BEGIN Provided data
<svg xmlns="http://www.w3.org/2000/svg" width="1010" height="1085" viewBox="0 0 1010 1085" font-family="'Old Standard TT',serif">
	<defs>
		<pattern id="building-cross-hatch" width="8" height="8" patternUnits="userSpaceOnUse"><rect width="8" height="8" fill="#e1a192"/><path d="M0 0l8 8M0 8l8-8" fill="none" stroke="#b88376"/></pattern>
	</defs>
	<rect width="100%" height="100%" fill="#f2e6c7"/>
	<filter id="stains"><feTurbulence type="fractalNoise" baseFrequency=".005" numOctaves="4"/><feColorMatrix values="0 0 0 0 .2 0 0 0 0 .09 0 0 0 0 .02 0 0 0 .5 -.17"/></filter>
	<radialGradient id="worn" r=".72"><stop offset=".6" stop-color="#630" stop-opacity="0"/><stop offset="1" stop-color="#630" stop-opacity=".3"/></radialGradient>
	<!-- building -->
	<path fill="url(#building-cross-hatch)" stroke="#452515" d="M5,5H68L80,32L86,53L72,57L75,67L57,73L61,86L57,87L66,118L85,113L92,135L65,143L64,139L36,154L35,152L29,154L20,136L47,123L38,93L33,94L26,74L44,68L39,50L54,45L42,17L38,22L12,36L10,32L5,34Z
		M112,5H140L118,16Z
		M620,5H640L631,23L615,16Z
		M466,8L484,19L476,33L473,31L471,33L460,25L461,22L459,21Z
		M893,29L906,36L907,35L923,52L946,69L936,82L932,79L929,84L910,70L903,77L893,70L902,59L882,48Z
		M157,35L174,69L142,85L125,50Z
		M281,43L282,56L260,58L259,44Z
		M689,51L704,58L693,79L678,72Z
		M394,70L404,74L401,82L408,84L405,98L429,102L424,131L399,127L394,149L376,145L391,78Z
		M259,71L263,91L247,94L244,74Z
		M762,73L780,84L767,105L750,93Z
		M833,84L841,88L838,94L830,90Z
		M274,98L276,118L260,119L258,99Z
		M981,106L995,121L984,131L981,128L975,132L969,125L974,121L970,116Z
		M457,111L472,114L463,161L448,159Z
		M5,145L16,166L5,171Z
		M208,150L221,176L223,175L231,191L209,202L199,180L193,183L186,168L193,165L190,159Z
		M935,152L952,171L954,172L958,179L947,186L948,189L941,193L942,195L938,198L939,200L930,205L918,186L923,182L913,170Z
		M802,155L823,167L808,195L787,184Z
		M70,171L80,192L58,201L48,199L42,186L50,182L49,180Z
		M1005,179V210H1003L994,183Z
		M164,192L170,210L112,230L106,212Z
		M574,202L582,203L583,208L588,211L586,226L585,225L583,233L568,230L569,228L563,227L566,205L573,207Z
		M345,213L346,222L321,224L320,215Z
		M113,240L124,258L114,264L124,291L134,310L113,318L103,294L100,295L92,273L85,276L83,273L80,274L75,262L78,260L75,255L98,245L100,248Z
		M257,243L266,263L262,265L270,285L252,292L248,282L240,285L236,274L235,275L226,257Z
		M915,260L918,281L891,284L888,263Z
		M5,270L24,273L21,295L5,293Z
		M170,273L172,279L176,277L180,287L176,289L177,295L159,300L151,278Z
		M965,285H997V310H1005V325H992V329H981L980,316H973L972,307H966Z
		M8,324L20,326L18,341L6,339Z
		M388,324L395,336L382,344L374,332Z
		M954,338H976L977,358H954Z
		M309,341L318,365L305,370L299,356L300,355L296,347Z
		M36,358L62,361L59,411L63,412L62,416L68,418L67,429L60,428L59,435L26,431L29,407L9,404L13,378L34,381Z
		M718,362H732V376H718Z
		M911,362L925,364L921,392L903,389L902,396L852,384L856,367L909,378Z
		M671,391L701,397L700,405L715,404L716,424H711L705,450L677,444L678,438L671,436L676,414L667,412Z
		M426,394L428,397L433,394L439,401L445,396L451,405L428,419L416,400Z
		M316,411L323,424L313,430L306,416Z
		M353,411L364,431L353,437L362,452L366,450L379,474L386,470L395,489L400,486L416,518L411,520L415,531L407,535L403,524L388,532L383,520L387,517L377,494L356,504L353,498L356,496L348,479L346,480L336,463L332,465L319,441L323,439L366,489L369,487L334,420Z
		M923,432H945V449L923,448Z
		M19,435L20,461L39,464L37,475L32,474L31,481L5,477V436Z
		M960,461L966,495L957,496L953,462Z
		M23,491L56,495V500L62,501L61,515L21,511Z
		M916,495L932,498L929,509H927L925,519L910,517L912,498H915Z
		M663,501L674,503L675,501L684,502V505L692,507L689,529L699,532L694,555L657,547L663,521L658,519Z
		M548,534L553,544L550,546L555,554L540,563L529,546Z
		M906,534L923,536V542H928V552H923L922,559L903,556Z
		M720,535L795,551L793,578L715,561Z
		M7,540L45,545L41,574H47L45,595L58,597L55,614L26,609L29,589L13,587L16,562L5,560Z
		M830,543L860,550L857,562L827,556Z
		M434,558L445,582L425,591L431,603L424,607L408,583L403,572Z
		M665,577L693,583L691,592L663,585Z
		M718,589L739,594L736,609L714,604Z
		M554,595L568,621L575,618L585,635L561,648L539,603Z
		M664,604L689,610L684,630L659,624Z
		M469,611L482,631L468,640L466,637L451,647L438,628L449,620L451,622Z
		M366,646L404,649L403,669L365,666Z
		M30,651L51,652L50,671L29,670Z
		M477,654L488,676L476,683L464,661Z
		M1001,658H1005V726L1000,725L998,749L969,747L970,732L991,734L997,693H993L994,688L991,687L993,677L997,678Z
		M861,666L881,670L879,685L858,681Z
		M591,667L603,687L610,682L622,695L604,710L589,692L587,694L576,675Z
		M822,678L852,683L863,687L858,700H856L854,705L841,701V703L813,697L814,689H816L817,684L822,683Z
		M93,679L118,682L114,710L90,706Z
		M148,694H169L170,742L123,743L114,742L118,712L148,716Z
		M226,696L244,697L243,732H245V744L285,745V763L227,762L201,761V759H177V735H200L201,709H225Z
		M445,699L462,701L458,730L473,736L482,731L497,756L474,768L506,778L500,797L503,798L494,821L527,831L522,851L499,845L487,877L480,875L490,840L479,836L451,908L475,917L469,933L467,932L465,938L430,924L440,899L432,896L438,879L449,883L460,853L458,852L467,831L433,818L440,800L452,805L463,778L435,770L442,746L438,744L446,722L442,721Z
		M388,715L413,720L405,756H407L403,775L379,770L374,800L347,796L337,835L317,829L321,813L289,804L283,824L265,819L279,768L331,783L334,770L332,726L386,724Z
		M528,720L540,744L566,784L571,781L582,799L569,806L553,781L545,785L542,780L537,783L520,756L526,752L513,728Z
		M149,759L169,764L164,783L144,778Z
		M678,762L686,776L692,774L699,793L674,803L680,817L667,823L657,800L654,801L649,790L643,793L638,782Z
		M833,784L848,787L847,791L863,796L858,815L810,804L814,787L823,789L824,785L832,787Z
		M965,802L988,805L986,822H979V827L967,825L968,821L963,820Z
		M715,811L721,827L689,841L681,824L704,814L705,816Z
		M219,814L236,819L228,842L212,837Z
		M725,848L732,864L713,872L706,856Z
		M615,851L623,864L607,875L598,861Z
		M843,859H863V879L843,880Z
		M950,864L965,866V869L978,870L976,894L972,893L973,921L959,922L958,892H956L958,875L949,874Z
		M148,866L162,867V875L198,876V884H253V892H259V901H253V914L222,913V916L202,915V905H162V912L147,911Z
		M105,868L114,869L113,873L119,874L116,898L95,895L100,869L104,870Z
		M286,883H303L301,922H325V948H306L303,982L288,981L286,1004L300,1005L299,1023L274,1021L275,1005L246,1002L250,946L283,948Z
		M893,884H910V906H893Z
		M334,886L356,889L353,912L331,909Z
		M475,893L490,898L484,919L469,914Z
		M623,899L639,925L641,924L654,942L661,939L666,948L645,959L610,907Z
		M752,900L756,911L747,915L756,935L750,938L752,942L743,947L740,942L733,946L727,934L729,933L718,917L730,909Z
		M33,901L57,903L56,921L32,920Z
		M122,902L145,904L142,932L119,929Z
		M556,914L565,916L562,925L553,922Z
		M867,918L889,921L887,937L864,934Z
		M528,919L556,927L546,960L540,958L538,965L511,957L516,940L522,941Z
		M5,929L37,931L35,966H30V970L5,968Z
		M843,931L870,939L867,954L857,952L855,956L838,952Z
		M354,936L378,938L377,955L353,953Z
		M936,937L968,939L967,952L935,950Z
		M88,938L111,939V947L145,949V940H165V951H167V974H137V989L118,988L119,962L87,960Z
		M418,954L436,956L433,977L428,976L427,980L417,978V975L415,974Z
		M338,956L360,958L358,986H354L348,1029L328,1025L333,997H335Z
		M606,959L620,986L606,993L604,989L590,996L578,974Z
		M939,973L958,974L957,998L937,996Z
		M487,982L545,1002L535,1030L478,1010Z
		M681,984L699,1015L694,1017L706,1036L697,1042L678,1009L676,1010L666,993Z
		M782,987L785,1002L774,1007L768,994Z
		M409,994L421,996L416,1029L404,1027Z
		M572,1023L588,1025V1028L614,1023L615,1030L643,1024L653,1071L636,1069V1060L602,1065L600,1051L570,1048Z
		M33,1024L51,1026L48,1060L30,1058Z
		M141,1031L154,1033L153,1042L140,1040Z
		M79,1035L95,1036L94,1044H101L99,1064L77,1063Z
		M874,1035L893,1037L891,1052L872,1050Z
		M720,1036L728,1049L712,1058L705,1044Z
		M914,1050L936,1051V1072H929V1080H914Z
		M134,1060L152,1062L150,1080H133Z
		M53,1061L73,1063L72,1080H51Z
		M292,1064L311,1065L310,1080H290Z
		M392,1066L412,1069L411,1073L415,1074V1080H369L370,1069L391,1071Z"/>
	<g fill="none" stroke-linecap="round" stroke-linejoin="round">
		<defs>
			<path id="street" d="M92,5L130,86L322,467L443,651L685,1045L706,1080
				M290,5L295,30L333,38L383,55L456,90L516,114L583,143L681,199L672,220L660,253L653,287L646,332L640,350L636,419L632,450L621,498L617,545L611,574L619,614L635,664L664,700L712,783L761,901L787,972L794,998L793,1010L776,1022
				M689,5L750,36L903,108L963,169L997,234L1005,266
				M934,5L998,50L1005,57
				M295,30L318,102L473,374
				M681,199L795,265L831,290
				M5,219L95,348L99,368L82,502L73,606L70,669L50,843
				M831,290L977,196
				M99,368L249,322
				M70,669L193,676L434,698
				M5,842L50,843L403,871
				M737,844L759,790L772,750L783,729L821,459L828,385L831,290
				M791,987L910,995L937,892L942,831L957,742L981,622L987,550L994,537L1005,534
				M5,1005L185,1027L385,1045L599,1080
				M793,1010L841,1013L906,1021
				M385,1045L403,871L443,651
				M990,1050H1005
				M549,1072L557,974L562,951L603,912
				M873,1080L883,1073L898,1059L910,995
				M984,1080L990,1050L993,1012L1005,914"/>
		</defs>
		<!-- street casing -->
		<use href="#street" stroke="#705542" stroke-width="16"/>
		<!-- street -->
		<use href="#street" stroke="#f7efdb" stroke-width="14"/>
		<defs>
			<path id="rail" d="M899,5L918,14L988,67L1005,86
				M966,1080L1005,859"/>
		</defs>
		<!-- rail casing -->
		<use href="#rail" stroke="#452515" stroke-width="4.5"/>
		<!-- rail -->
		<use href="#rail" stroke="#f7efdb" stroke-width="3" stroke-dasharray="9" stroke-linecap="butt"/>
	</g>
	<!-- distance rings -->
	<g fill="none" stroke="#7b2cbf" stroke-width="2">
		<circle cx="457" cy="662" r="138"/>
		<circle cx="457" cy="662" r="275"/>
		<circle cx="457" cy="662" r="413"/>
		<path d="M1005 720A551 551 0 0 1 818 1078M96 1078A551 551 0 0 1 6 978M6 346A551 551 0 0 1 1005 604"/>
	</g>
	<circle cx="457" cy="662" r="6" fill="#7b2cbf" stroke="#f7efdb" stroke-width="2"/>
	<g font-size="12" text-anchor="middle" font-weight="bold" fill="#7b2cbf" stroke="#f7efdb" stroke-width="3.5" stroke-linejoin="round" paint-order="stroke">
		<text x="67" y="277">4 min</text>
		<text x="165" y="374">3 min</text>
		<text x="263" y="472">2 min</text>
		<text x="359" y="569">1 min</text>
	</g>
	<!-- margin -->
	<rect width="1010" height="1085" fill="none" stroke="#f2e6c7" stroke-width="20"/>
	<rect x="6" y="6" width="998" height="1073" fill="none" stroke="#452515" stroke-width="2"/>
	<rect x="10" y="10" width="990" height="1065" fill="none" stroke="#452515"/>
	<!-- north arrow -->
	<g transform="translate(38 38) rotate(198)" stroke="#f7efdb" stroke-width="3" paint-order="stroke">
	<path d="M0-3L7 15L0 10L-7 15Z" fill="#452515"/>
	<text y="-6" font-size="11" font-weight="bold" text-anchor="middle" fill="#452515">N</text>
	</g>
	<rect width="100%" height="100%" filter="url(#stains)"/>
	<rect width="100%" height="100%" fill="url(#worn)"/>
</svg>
END Provided data
BEGIN Provided data
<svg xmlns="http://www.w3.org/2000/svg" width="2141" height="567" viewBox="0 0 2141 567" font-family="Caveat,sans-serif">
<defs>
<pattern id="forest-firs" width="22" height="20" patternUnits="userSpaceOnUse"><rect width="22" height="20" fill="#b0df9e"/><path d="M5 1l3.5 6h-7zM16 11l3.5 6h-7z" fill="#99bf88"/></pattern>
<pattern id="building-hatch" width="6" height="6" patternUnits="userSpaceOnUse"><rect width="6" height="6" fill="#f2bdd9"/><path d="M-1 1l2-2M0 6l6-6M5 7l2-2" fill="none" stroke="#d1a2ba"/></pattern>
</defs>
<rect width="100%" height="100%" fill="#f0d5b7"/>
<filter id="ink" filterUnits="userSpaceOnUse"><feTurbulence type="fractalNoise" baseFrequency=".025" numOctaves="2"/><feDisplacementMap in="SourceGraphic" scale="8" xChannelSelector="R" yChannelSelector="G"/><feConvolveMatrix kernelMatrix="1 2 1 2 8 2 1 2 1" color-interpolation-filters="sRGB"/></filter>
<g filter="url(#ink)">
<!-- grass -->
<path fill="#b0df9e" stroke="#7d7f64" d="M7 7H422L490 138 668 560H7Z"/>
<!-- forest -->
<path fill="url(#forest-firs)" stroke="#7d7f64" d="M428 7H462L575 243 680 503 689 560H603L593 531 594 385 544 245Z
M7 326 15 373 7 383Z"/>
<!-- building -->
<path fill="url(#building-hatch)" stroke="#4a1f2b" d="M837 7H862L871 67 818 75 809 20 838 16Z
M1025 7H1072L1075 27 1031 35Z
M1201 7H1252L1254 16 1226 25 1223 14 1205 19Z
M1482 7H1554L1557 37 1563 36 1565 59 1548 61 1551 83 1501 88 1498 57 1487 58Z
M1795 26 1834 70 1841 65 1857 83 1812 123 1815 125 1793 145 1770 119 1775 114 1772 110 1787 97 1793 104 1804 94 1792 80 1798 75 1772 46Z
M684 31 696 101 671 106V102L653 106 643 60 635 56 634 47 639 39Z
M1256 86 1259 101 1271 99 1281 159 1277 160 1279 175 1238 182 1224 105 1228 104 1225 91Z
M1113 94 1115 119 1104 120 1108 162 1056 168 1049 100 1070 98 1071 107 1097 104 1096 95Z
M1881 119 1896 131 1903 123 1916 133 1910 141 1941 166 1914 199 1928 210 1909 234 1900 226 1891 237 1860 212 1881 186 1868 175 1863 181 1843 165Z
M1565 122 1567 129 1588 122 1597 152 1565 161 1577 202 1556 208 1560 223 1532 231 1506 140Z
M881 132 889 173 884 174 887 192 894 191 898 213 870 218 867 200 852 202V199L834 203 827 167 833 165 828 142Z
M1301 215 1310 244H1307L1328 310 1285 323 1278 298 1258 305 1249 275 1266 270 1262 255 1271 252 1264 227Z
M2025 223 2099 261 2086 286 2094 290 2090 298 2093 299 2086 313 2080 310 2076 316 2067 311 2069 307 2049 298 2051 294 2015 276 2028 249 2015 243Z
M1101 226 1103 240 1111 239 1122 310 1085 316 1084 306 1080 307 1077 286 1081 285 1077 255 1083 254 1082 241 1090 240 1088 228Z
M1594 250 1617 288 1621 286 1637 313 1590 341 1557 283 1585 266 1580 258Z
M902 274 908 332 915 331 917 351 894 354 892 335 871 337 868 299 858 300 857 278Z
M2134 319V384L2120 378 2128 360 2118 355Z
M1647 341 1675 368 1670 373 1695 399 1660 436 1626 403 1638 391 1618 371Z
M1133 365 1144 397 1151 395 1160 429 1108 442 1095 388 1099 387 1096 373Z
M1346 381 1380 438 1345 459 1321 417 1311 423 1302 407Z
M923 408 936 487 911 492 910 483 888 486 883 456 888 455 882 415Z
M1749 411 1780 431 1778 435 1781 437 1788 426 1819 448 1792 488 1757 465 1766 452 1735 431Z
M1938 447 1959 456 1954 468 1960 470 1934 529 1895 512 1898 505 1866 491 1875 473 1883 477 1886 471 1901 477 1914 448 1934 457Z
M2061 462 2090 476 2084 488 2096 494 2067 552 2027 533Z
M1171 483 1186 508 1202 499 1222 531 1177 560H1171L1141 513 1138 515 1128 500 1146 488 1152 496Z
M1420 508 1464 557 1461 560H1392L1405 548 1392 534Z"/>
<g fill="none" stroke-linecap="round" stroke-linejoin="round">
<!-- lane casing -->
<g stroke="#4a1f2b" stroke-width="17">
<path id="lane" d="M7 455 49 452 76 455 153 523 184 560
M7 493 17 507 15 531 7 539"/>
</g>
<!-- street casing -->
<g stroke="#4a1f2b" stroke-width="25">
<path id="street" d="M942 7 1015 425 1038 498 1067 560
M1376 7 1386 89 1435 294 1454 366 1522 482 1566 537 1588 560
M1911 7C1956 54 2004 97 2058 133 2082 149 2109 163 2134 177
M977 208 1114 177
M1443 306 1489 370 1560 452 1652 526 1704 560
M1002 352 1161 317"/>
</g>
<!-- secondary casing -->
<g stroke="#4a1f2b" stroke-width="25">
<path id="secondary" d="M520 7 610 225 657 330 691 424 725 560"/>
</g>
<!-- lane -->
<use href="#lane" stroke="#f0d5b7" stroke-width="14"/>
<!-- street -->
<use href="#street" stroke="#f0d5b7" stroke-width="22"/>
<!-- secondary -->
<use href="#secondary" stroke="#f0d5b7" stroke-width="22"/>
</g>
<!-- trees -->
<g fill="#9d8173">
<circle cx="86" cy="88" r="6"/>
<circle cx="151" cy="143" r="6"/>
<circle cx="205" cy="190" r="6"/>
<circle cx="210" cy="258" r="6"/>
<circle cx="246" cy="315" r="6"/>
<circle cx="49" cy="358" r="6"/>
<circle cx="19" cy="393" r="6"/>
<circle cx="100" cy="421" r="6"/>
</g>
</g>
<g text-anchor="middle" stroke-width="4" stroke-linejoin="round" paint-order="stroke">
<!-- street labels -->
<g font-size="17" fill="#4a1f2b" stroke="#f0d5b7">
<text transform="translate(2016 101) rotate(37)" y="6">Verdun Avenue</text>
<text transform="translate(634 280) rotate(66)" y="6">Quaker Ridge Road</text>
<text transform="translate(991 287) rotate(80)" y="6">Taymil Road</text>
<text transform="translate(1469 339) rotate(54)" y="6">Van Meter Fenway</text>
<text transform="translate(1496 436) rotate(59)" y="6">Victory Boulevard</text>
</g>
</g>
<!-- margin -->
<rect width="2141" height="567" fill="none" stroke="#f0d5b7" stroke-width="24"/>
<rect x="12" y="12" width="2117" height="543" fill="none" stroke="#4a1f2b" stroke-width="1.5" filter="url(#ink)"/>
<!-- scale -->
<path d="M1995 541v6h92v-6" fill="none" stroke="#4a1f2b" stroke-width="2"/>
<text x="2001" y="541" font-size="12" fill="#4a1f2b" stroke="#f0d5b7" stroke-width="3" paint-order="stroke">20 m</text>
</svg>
END Provided data
> [The problem]: From the records above, give again exactly the lines running from the line with "M1647 341 1675" to the line with "M977 208 1114 177", inclusive.

> [Answer to this task]:
M1647 341 1675 368 1670 373 1695 399 1660 436 1626 403 1638 391 1618 371Z
M1133 365 1144 397 1151 395 1160 429 1108 442 1095 388 1099 387 1096 373Z
M1346 381 1380 438 1345 459 1321 417 1311 423 1302 407Z
M923 408 936 487 911 492 910 483 888 486 883 456 888 455 882 415Z
M1749 411 1780 431 1778 435 1781 437 1788 426 1819 448 1792 488 1757 465 1766 452 1735 431Z
M1938 447 1959 456 1954 468 1960 470 1934 529 1895 512 1898 505 1866 491 1875 473 1883 477 1886 471 1901 477 1914 448 1934 457Z
M2061 462 2090 476 2084 488 2096 494 2067 552 2027 533Z
M1171 483 1186 508 1202 499 1222 531 1177 560H1171L1141 513 1138 515 1128 500 1146 488 1152 496Z
M1420 508 1464 557 1461 560H1392L1405 548 1392 534Z"/>
<g fill="none" stroke-linecap="round" stroke-linejoin="round">
<!-- lane casing -->
<g stroke="#4a1f2b" stroke-width="17">
<path id="lane" d="M7 455 49 452 76 455 153 523 184 560
M7 493 17 507 15 531 7 539"/>
</g>
<!-- street casing -->
<g stroke="#4a1f2b" stroke-width="25">
<path id="street" d="M942 7 1015 425 1038 498 1067 560
M1376 7 1386 89 1435 294 1454 366 1522 482 1566 537 1588 560
M1911 7C1956 54 2004 97 2058 133 2082 149 2109 163 2134 177
M977 208 1114 177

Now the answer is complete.